As for her weaknesses, “It’s that day-to-day management of what is essentially a big, fast-moving organisation that I think lets her down occasionally. Being able to lead a team and get the best out of each of them is something that maybe I’ve got more experience in.”
It sounds a lot like something someone gunning for the top job would say. But before you start thinking Paula has designs on being the next Prime Minister, think again. “At the beginning of my career, becoming Minister of Social Welfare was my goal. Now my goal is to do my absolute best for the country by working with my caucus colleagues, developing policy, and filling in for the leader.” She pauses, sensing, perhaps, that I’m unconvinced.
“I’m hands-on,” she continues. “I like looking at the issues in detail and doing all the research, and working with great people to implement change. I’m not saying you can’t do that as Prime Minister, but you’re spread a lot thinner. So no, being the prime minister is not one of my goals.”
Her response is entirely predictable. After all, given the internal squabbling in the National Party triggered by former MP Jami-Lee Ross last year, it’s not like she’s going to say she’s eyeing her boss’s job. Fully aware that it’s the deputy’s job to keep the wheels turning, she comments that at times of crisis “you just prioritise work, to be quite blunt”.
And asked whether loyalty to the party has ever been a burden, she’s resolute. “I’ve never had any sort of doubts about what we stand for, or what our values are. As with any workplace, there’s always going to be some good debates and there will always be people I disagree with. But you agree more often than not.”

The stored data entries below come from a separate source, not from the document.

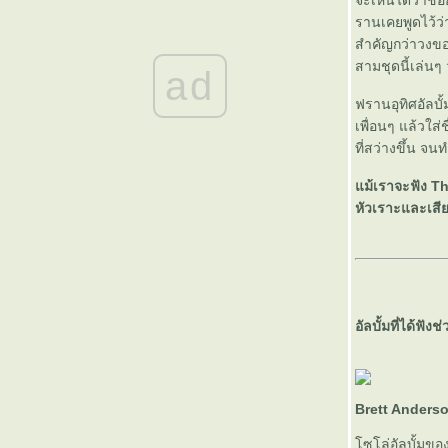
จะเห็นได้ว่าชื่
เลเวลอัพ
รานเคยพูดไว้ว่
The Sound of Arrows : Voyage ร่างจำแลงของ
สำคัญกว่าวงขอ
Pet Shop Boys
สามชุดนี้เล่นๆ 
นิราศ X-JAPAN : เขาขายบัตร ฉันก็จัดเต็ม
ad
Washed Out : Within and Without เพลงคลื่น
ฟรานอุทิศอัลบั้
สะกดจิต
เพื่อนๆ แล้วใส
10 อัลบั้มเพลงที่ชอบที่สุดของปี 2010
ที่สว่างขึ้น จน
10 เพลงที่ชอบที่สุดในปี 2010
Genki Sudo : เอ็มวีสุดเก๋ของอดีตนักมว
ม้เราจะฟัง Th
Slur เซโรงัง : เส้นแบ่งของ 'แรงบันดาลใจ' กับ
หัวเราะและเสี
'ลอกเลียน'
มองผู้หญิงผ่านเอ็มวีของ น้องหวาย และ วง
SWEE:D
10 อัลบั้มเพลงแห่งปี 2009
My 10 Best Albums of the Decade (2000-
2009)
อัลบั้มที่ได้ฟังช่ว
Space Invaders ในมิวสิกวิดีโอ
Tag : Music Shuffle Mode
Tag : Tape Cassette
ผู้หญิงที่เท่ที่สุดในโลก
Dystopian Love Song + Romeo & Juliet for
Brett Anders
Facebook Generation
10 อัลบั้มเพลงแห่งปี 2008
ซโล่อัลบั้มของ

Besides, the debates are fun, she says. “That’s why we go into politics, because we’ve got opinions.” The downside is when critiques get personal. “You do sign up for that, so there’s no point complaining about it. And I don’t mind when people criticise something I’ve done or something I’ve said, but they sometimes forget that you’ve got a family and if things get nasty, they’re going to read all of that too.”
Paula’s family members deal with her high-profile status in their own way. Husband Alan Philps, who she dated in her early twenties and then, after a separation of some 20 years, married in a low-key ceremony in Piha in 2012, is notoriously absent from her public life. It’s tempting to assume he is fiercely protective of his privacy, but Paula says it’s much more straightforward than that.
“He doesn’t usually feel like sitting around at a fancy dinner and listening to me speak… again. He hears enough of me at home,” she laughs.
And daughter Ana, who was 18 when Paula entered politics, will always see her as Mum first.
“You don’t change to them. You’re in the middle of something and a text comes through and it’s: ‘Have you seen my blue shirt?’ I’m in Wellington, I probably haven’t been home for two days, but what always got me is that I usually did know where it was!”
And Paula’s own mother will still put her in her place. On the day she landed that prize-winning marlin, Paula describes sitting on the back of the boat with waves going over her head. “Everyone was sea sick – I threw up over the side at one stage.” But when photos from her moment of victory came out, Paula’s mum only had one comment. “She couldn’t believe I was wearing a black bra under a white T-shirt. To be honest Mum, you might want to know I hadn’t showered that morning either!”
Perhaps she’ll appease her mother with more appropriate undergarments when she defends her fishing title in March. But given her unapologetic approach to fashion, I wouldn’t count on it.